Letztlich kann dies wohl offen bleiben, weil die Rechtsansicht des Arbeitsgerichtes wohl nur dann zutreffend wäre, wenn nur eine einzige Möglichkeit für ein versehentliches Verschwinden des Schreiben zwischen Leerung und möglicher Kenntnisnahme bestanden hätte und wenn zusätzlich diese Konstellation einzig der Erkenntnissphäre des Klägers zuzuordnen wäre. In diese Richtung zielt wohl die Begründung des Arbeitsgerichtes, soweit es vermutet, das Kündigungsschreiben sei versehentlich in eine Werbebroschüre gerutscht und weggeworfen worden.

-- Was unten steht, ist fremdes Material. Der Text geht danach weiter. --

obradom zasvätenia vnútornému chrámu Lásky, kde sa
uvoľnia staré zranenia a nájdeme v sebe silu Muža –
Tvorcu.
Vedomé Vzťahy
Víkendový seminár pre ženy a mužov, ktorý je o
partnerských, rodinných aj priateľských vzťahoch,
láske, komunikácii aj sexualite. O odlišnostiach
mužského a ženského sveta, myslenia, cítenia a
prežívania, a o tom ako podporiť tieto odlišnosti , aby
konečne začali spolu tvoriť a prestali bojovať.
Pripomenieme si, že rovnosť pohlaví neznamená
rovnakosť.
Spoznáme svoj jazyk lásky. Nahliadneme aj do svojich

Jedoch ist dies keineswegs die einzig denkbare Ursache für das Verschwinden. Begrifflich ist beispielsweise die weitere Möglichkeit nicht ausgeschlossen, dass eine unbefugte Person - etwa mittels Nachschlüssel oder einem sonstigen Hilfsmittel - den Inhalt des Briefkastens vor Öffnung durch einen Familienangehörigen geleert hat. Es widerspricht keineswegs jeder Lebenserfahrung, dass mitunter auch Briefsendungen von unbefugter Seite (etwa von Kindern) auf diese Weise gestohlen werden.

Es wäre absurd vom Kläger zu verlangen, glaubhaft zu machen, dass eine solche - ihm naturgemäß unbekannte - Situation bestanden haben könnte; potentielles Geschehen kann nun mal nicht glaubhaft gemacht werden. Es reichte die Glaubhaftmachung aus, wonach weder er persönlich noch die erwähnten Familienangehörigen das Schreiben bei Öffnung des Kastens vorgefunden haben.

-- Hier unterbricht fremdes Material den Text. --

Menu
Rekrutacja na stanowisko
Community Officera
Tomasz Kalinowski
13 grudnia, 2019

e. Soweit gegen dieses Ergebnis eingewandt wird, dies sei eine eher fernliegende und zu vernachlässigende Erwägung, weil sich damit ein Arbeitnehmer der Obliegenheit zur Einhaltung der Dreiwochenfrist leicht entziehen könne, ist entgegenzuhalten, dass zum einen eine falsche eidesstattliche Versicherung gemäß § 156 StGB unter Strafe steht und dass zum anderen der die Kündigung erklärende Arbeitgeber hierdurch keineswegs rechtlos gestellt wird, weil, wie die vorstehenden Ausführungen deutlich machen, der Zugang gemäß § 130 BGB wahrscheinlich erwiesen ist (was jedoch in diesem Zusammenhang offen bleiben muss) und dem Arbeitgeber nur zugemutet wird, die soziale Rechtfertigung der Kündigung der gerichtlichen Überprüfung zu unterziehen.

2. Die Kostenentscheidung beruht auf § 97 ZPO.

3. Die Zulassung der Revision ist nicht veranlasst.